Even now years later I remember the staff that I used to annoy with my ridiculous requests, the once everyday records that filled the racks, some of which I would gladly fill my time machine with as and when it gets built. 5.99 an album, doubles 7.99, Japanese imports 14.99. There was the girl I always had a crush on who only seemed to work weekends, I used to try and impress her by bringing random hip US indie to the counter. Keith the owner, a deadpan local with a radio voice: I remember him giving Our Price Records a lengthy berating the week it opened a few doors down. His daughter worked there too, don't remember her name but I do recall her putting things aside for me, metal things, Motley Crue things.

This little shop saw me buy Now That's What I call Music 2 (The first one came from Martin's now John Menzies), It saw me through my metal years, my stint as a wanna be white rap-singer, my US indie years.

Today it's something of a compramise, one that the current climate has seen as necessary.
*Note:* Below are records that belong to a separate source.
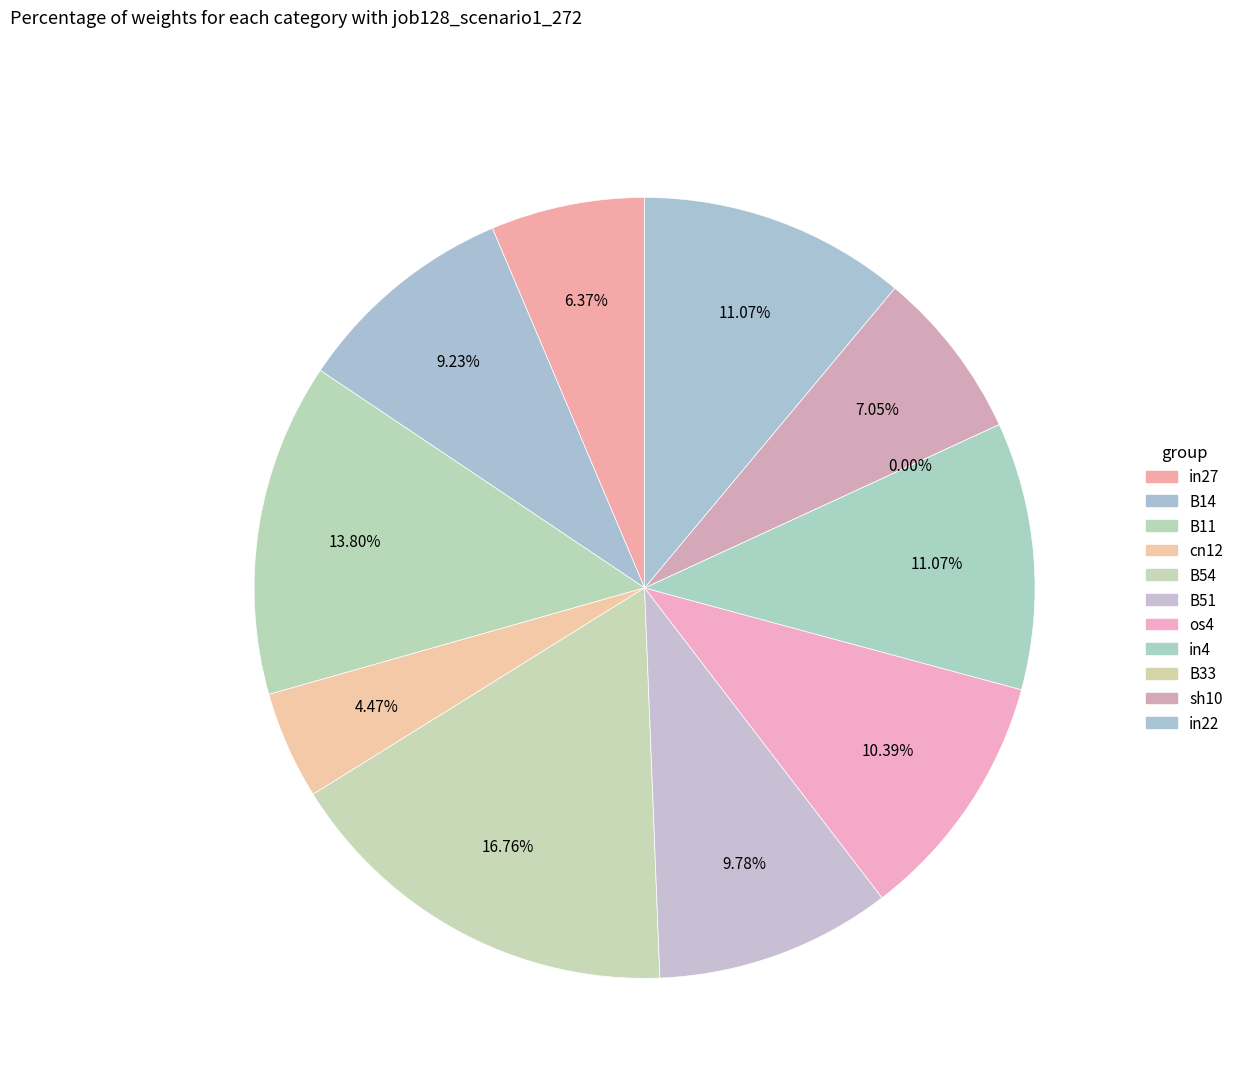

What portion of the pie excludes B11?

86.2%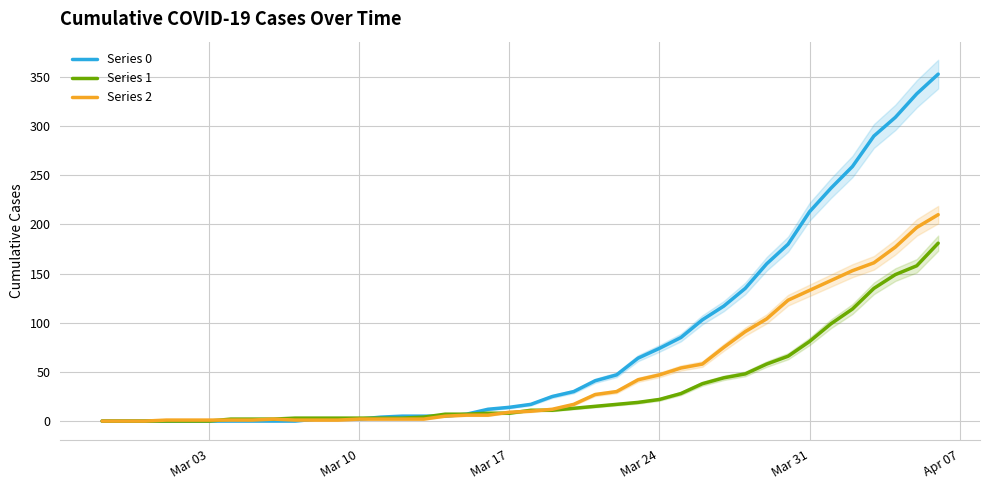

How many times do Series 2 and Series 1 cross each other?

4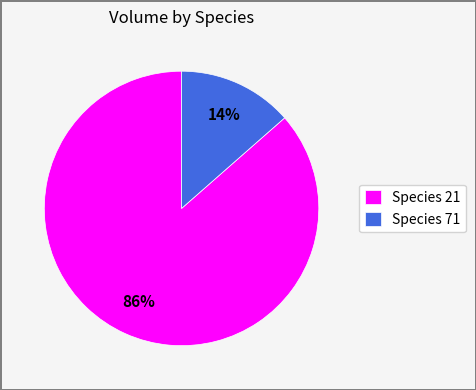

Is it true that Species 21 is 86% of the pie?

True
Half of it is musical instruments the other half CDs and the tiniest of corners reserved for the stores former main stay. back in 1983 it was a shop of two halves, a shop of two doorways, one for the vinly boys and another for the more technologically advanced... the cassette lover. over time, the cassette side made way to cds, then dvds and now, now I have absolutely no idea as I couldn't bring myself to go in. I don't know if it was the explosion of memories waiting for me inside or that I feared being recognised and having to summarise the past twenty or so years, whatever it was that glued my feet to the cobblestone pavement it wasn't letting me inside that shop. The best I could do was take this picture as proof that I didn't dream the entire thing.